The macroscopic view of the splenectomy specimen (A) and its cross section (B). Note that the splenic capsule was not invaded by the metastatic tumor (arrows).

Figure 4
figure 4

Histological section of the splenic tumor showing glandular pattern consistent with metastasis from colonic adenocarcinoma (arrows show the tumor within the splenic parenchyma), X100, Hematoxylin +Eosin (A). Histologic section of the primary colonic tumor located at the sigmoid colon with glandular pattern, X100, Hematoxylin +Eosin (B).

Discussion

Several theories have been postulated for the reason of the rarity of solitary splenic metastasis from colorectal cancer. Although the incidence of micrometastases in the spleen secondary to colorectal carcinoma is reported as 4.4% in careful autopsy examinations [14], the rare occurrence of clinically apparent metastasis may propose the existence of a certain mechanism prohibiting tumor cell proliferation in the spleen. The sharp angle of the splenic artery with the celiac axis and the rhythmic contraction by the sinusoidal splenic architecture were speculated as limiting factors of metastasis [9]. Spleen is the second largest organ of the reticuloendothelial system with profuse monocytes, immunoglobulin synthesis, and opsonin production. Therefore, immune surveillance appears to potently inhibit tumor cell proliferation [9]. On the other hand, intense destruction of malignant cells in spleen may limit the development of splenic metastasis as supported by the experimental evidences [16]. The absence of afferent lymphatics to the spleen is considered to be another reason for such low incidence of splenic metastasis [12].

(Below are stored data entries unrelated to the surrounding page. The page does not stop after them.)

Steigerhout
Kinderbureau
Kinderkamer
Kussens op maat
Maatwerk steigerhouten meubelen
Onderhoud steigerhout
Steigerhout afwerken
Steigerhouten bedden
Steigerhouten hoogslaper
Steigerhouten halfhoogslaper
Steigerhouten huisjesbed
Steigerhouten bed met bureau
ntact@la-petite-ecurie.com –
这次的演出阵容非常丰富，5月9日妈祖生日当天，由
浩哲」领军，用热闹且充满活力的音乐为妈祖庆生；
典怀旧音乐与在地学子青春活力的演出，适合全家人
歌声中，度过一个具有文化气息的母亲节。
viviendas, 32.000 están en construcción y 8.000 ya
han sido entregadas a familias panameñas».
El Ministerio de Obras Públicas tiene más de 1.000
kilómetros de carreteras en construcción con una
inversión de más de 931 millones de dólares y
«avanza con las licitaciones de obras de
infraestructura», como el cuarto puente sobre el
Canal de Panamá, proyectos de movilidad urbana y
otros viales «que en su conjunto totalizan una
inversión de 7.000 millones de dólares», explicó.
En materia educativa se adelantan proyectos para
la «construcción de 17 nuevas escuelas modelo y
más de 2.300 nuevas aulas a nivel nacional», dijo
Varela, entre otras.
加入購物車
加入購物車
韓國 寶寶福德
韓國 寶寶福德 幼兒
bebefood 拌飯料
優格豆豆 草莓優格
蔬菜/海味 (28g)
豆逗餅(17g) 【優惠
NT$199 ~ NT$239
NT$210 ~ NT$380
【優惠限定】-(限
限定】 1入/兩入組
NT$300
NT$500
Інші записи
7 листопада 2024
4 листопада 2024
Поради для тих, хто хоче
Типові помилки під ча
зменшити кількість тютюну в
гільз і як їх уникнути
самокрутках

Another considerable point is the potential relationship between the primary tumor site and isolated splenic metastasis. In fact, in 12 of the 14 reported patients including the present case, the primary tumor was in the left colon (5 in sigmoid colon, 3 in descending colon, 2 in rectum, and 2 at left flexure), whereas it was in cecum and ascending colon in the remaining two. As previously stated by Avesani et al. [11], this observation may support the theory by Indudhara et al. [6]; a possible retrograde spread to the spleen via the inferior mesenteric vein. However, this explanation has to stay theoretical; because, there is unfortunately no current imaging study to be able to show this type spread in an individual basis.

Diagnosis of splenic metastasis as well as other remote organ metastasis from colorectal cancer can be made by help of many current imaging studies such as US, CT or MRI. However, FDG-PET scanning provides a better detection of metastatic deposits, especially when they are too small to be shown by other radiological studies in the setting of postoperatively rising CEA level. In addition, PET-CT fusion may specifically suggest that the mass seen by the CT is tumoral in nature. On the other hand, solitary status of metastasis can be demonstrated and predicted preoperatively by PET-CT fusion scanning as in the present case. Therefore, the indication of splenectomy can be justified in such cases since the presence of multiple remote site metastases usually exterminates the chance of surgical intervention.

Long-term survival rate following splenectomy in patients with solitary splenic metastasis from colorectal cancer is still unknown. However, the limited data extracted from the case reports in the literature indicate that these patients may survive up to 7 years [8, 12, 13]. The present case is disease-free during the one-year of follow up.

Conclusion

Isolated splenic metastasis is a rare finding in the follow-up of colorectal cancer patients and long-term survival can be achieved with splenectomy.